The first type is the physical pain. The physical pain is nothing but a reaction of the body to something that isn’t good for the body. It’s a signal for survival, a signal for something to change. It propels your body to act. All animals and all enlightened people experience physical pain. But in the separated state physical pain isn’t just pain, it is always accompanied by a degree of emotional pain, which comes from ideas that it shouldn’t be this way, that you shouldn’t experience physical pain. In the absence of those ideas, physical pain becomes very neutral. It’s still unpleasant for the body, of course, but it’s psychologically neutral. It even becomes possible to approach physical pain, feel it thoroughly and completely, and, to a certain extent, enjoy it. Allowing yourself to feel the physical pain that is there, instead of trying to resist the experience is very good spiritual practice. Of course, it doesn’t mean that you shouldn’t go to a doctror hehehe. These things are not mutually exclusive.

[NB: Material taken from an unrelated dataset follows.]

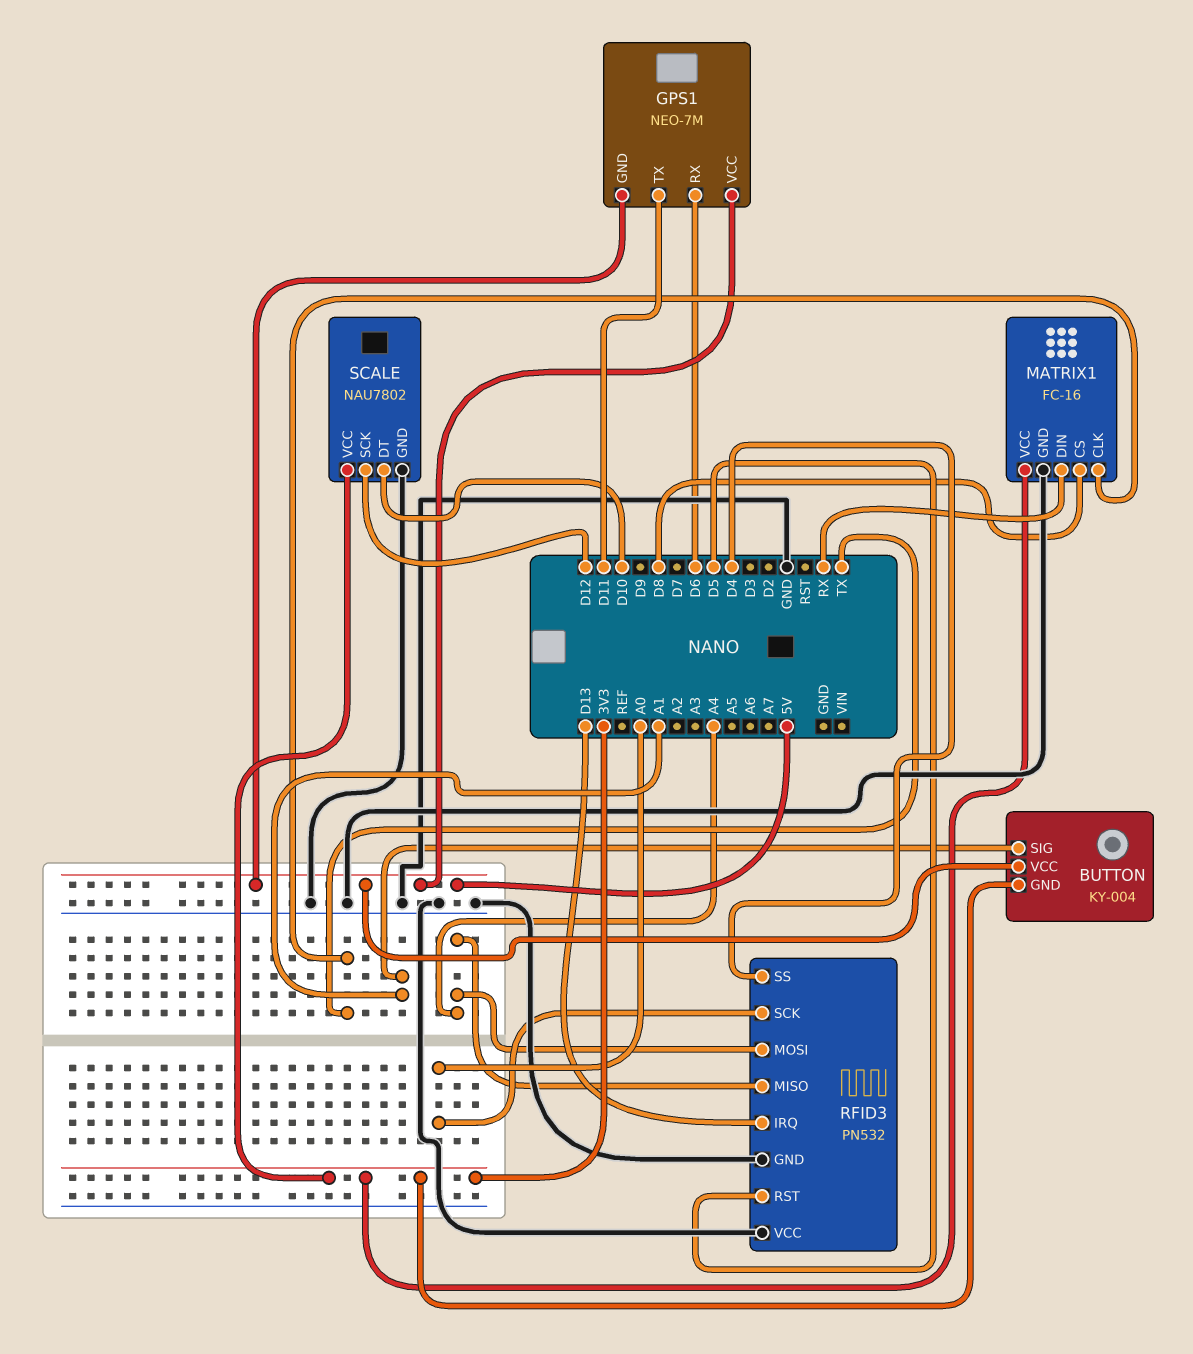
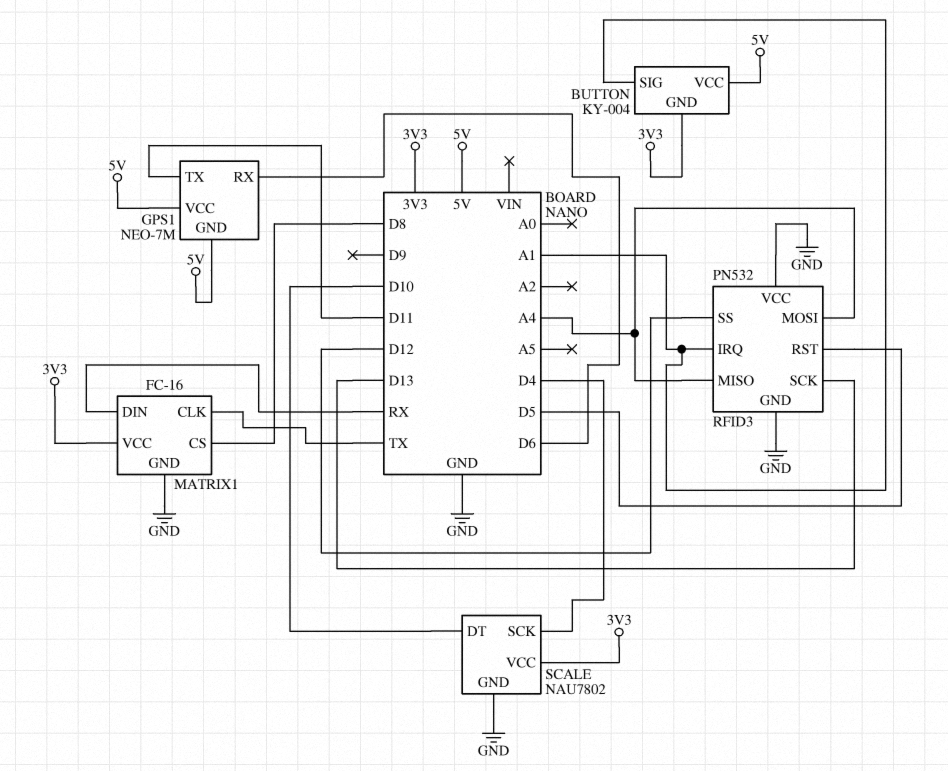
RFID3 pin IRQ: D13 -> A1
RFID3 pin SCK: A0 -> D13
RFID3 pin SS: D4 -> D12
SCALE pin SCK: D12 -> D4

The second type of pain is emotional pain. That’s what in Buddhism and various other spiritual traditions is called suffering. All emotional pain comes from ego - from your own self-image, complete with ideas on who you are, how you should experience life, how other people should treat you, what should or shouldn’t have happened to you. We accumulate emotional pain since childhood and it bubbles up to the level of consciousness constantly in daily life. Most of our emotional pain and suffering is unconscious and it goes on without noticing. Emotional pain is the source of conditioning - the various traits we adopt to avoid experiencing it in the future and to seek emotional pleasure as a relief from the constant undercurrent of emotional pain which is always with us. The only way to release emotional pain is to allow yourself to experience it fully, without judgment, without analysis and with self-love and acceptance. That’s why meditation is uncomfortable for most people, and that’s why in long meditation sessions people often start to cry. This is also the source of what is called “bad trips” in psychedelic experiences. Both psychedelics and meditation take you into your unconscious, and the pain and suffering which is always with you is revealed to you there. That’s the reason meditative and psychedelic experiences, even though often times unpleasant, are also often viewed as profound, personally important, liberating and spiritual. You have the absolute capacity to experience and accept all the emotional pain that you carry with you - that’s basically what enlightenment is. The love in you is strong enough to accept it all. Not immediately, with time. By accepting it and allowing it we dissolve our emotional pain. The blissful aftertaste coming after spiritual experiences is, strictly speaking, the appreciation of the new level of freedom that came from accepting and releasing some of your emotional pain. That’s why it’s temporary - you get used to the new baseline, but whatever is left is still there. Enlightened beings never experience emotional pain.
Sometimes emotional pain also gets intertwined with physical pain, and during an intense emotional experience physical pain can also manifest itself as unpleasant sensation in the body, of various intensity, in rare cases even overwhelming. This is normal, and it’s not dangerous. Our neural system is vast and interconnected. The body responds to suppressed emotional pain with various ticks and tensions. Unraveling it all can sometimes feel unpleasant physically. That’s not a problem, just stay with the experience and allow yourself to have it and accept it with love.